Smoky Three Cheese Macaroni
This is not kids’ macaroni and cheese. The mahogany-colored top says it all — this is a smoky and flavorful side dish for grown-ups. You can cook it before starting on the BURGER. If kept covered with foil and wrapped in a towel, it will still be warm enough for serving when the burgers are ready. The creative approach to smoking can be applied to almost any baked dish you desire… even on a gas grill.
Servings: 8 to 12Course: Sides
- 1 pound dry Conchiglie pasta, cooked (you can use elbow macaroni, but I like the bigger Conchiglie)
- 4 tablespoons butter
- 4 tablespoons flour
- 3 cups whole milk
- 1/2 cup sour cream
- 2 large eggs
- 16 ounces aged gouda cheese, shredded (I like a 9 month old Robusto for this recipe)
- 4 ounces Maytag blue cheese, crumbled
- 8 ounces medium-sharp cheddar cheese, shredded
- 2 cups wood chips (I like apple for this recipe)
- You will also need two aluminum turkey roasting pans and a 3-quart earthenware or cast iron casserole dish
- Prepare the grill for indirect grilling at 400°F.Cook the pasta to al dente in salted water. Drain, rinse under cold water to stop cooking and drain again.Baked macaroni and cheese uses a classic béchamel sauce as its base. For this recipe, we are omitting the bay leaf and garlic, but sticking pretty close to this tradition. While the water for the pasta is coming to a boil, begin by making a light roux. Melt the butter in a sauce pan over medium heat. Add the flour and stir constantly with a whisk until the color is golden brown, about 5 minutes. At this point, the flour is cooked and the starchy flavor is gone. Whisk in the milk and sour cream to thoroughly combine and simmer for 5 minutes.Beat the eggs in a small bowl (about the size of a cereal bowl). Temper the egg by adding a couple of ounces of the milk mixture to the egg bowl and stirring. Repeat several times to slowly raise the temperature of the eggs. Add the tempered eggs to the milk mixture along with the gouda, blue cheese and 4 ounces of the cheddar. Stir until melted in.Transfer the drained past to a 3-quart casserole dish. Pour in the cheese sauce. Top with the remaining cheddar cheese.

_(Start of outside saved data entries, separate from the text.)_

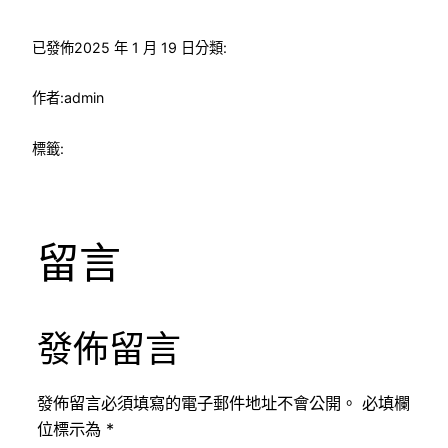
已發佈
2025 年 1 月 19 日
分類:
作者:
admin
標籤:
留言
發佈留言
發佈留言必須填寫的電子郵件地址不會公開。
必填欄
位標示為
*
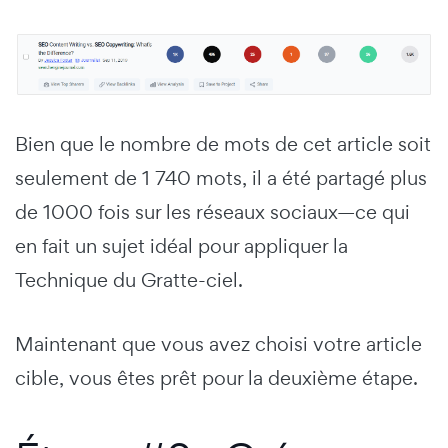
Bien que le nombre de mots de cet article soit
seulement de 1 740 mots, il a été partagé plus
de 1000 fois sur les réseaux sociaux—ce qui
en fait un sujet idéal pour appliquer la
Technique du Gratte-ciel.
Maintenant que vous avez choisi votre article
cible, vous êtes prêt pour la deuxième étape.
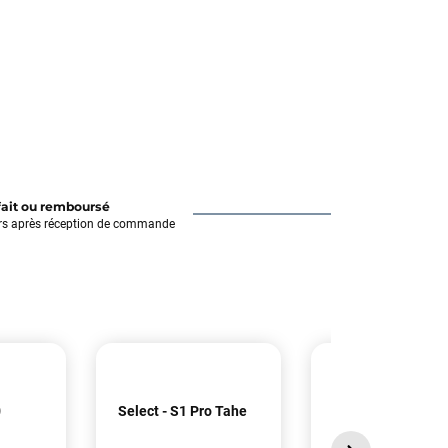
fait ou remboursé
rs après réception de commande
0
Select - S1 Pro Tahe
Select - Edge Pro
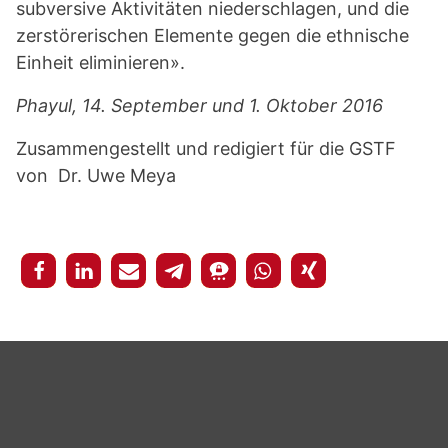
subversive Aktivitäten niederschlagen, und die
zerstörerischen Elemente gegen die ethnische
Einheit eliminieren».
Phayul, 14. September und 1. Oktober 2016
Zusammengestellt und redigiert für die GSTF
von Dr. Uwe Meya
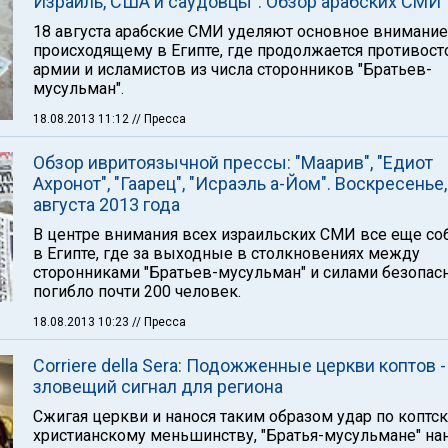
Израиль, США и саудовцы". Обзор арабских СМИ
18 августа арабские СМИ уделяют основное внимание
происходящему в Египте, где продолжается противост
армии и исламистов из числа сторонников "Братьев-
мусульман".
18.08.2013 11:12
// Пресса
Обзор ивритоязычной прессы: "Маарив", "Едиот
Ахронот", "Гаарец", "Исраэль а-Йом". Воскресенье,
августа 2013 года
В центре внимания всех израильских СМИ все еще со
в Египте, где за выходные в столкновениях между
сторонниками "Братьев-мусульман" и силами безопас
погибло почти 200 человек.
18.08.2013 10:23
// Пресса
Corriere della Sera: Подожженные церкви коптов -
зловещий сигнал для региона
Сжигая церкви и нанося таким образом удар по коптс
христианскому меньшинству, "Братья-мусульмане" на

To create the smoking chamber, place one turkey roasting pan on the grill grate directly over the fire. Place the wood chips around the perimeter of the inside of the roaster. Close the hood and let this get started smoking for about 5 minutes. Place the casserole dish inside the aluminum roaster with the wood chips. Place the second aluminum roasting pan upside down on top as a lid, trapping in the smoke. Close the grill hood and cook for 5 to 10 minutes with the contraption still in the direct grilling zone (making sure the wood chips only smoke and do not ignite). Move the smoking contraption to the indirect zone and continue cooking for a total cooking time of 30 to 40 minutes. The top of the dish should be a deep brown color from the smoke, and the sauce should be bubbling when it is heated through. Remove the casserole dish from the roasting pans, cover tightly with foil, and wrap with towels until serving time. It should stay warm for at least 45 minutes.